The move will allow Hong Kong-listed Huaneng to maintain its interest in the assets of Shenzhen Energy's parent firm, in which Huaneng owns 25 per cent.
Shenzhen Energy Group is injecting all of its nine billion yuan worth of power assets into Shenzhen Energy Investment and will be dissolved after the transaction.
Huaneng said it will subscribe for up to 200 million new shares in Shenzhen Energy Investment at 7.60 yuan each.
The price represents a 10.9 per cent discount to the stock's closing price of 8.53 yuan on Monday. Shenzhen Energy Investment's shares yesterday closed 2.7 per cent lower at 8.30 yuan.
Shenzhen Energy Investment is selling 1.25 billion new shares to its parent firm and other institutional investors, including Huaneng, to fund the assets purchase.
'The subscription of the shares ... [will ensure] the company's interests in Shenzhen Energy Investment [are] maintained at not lower than 25 per cent,' Huaneng said.
Shenzhen Energy Investment reported net profit of 243 million yuan for the third quarter, up 68 per cent from 144 million yuan a year ago. Sales rose 6.7 per cent to 1.94 billion yuan from 1.82 billion yuan.

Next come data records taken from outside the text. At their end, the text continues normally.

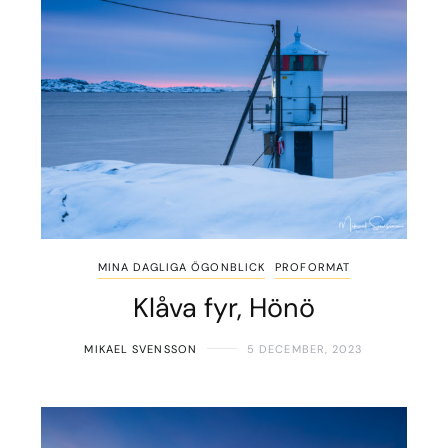
MINA DAGLIGA ÖGONBLICK
PROFORMAT
Klåva fyr, Hönö
MIKAEL SVENSSON
5 DECEMBER, 2023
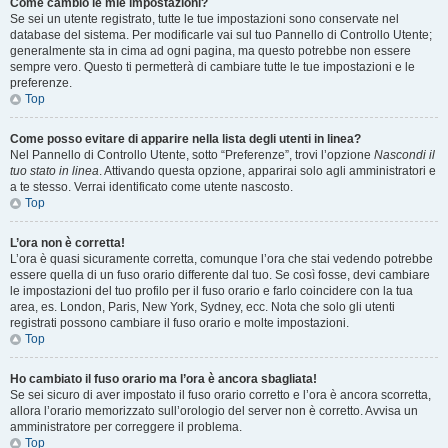
Come cambio le mie impostazioni?
Se sei un utente registrato, tutte le tue impostazioni sono conservate nel
database del sistema. Per modificarle vai sul tuo Pannello di Controllo Utente;
generalmente sta in cima ad ogni pagina, ma questo potrebbe non essere
sempre vero. Questo ti permetterà di cambiare tutte le tue impostazioni e le
preferenze.
Top
Come posso evitare di apparire nella lista degli utenti in linea?
Nel Pannello di Controllo Utente, sotto “Preferenze”, trovi l’opzione
Nascondi il
tuo stato in linea
. Attivando questa opzione, apparirai solo agli amministratori e
a te stesso. Verrai identificato come utente nascosto.
Top
L’ora non è corretta!
L’ora è quasi sicuramente corretta, comunque l’ora che stai vedendo potrebbe
essere quella di un fuso orario differente dal tuo. Se così fosse, devi cambiare
le impostazioni del tuo profilo per il fuso orario e farlo coincidere con la tua
area, es. London, Paris, New York, Sydney, ecc. Nota che solo gli utenti
registrati possono cambiare il fuso orario e molte impostazioni.
Top
Ho cambiato il fuso orario ma l’ora è ancora sbagliata!
Se sei sicuro di aver impostato il fuso orario corretto e l’ora è ancora scorretta,
allora l’orario memorizzato sull’orologio del server non è corretto. Avvisa un
amministratore per correggere il problema.
Top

Huaneng and its parent firm are keen to increase exposure to the lucrative power market in Guangdong province, which accounted for only about 5.5 per cent of the company's generation capacity at the end of last year.
The parent company signed a deal in August to buy 24 per cent of the province's largest power producer, Guangdong Yuedian Group, which has 40 per cent of the market, becoming the firm's second-largest shareholder.
In September, Huaneng won approval from the central government to build a 9.21 billion yuan, 2,000-megawatt power project in Shantou, Guangdong.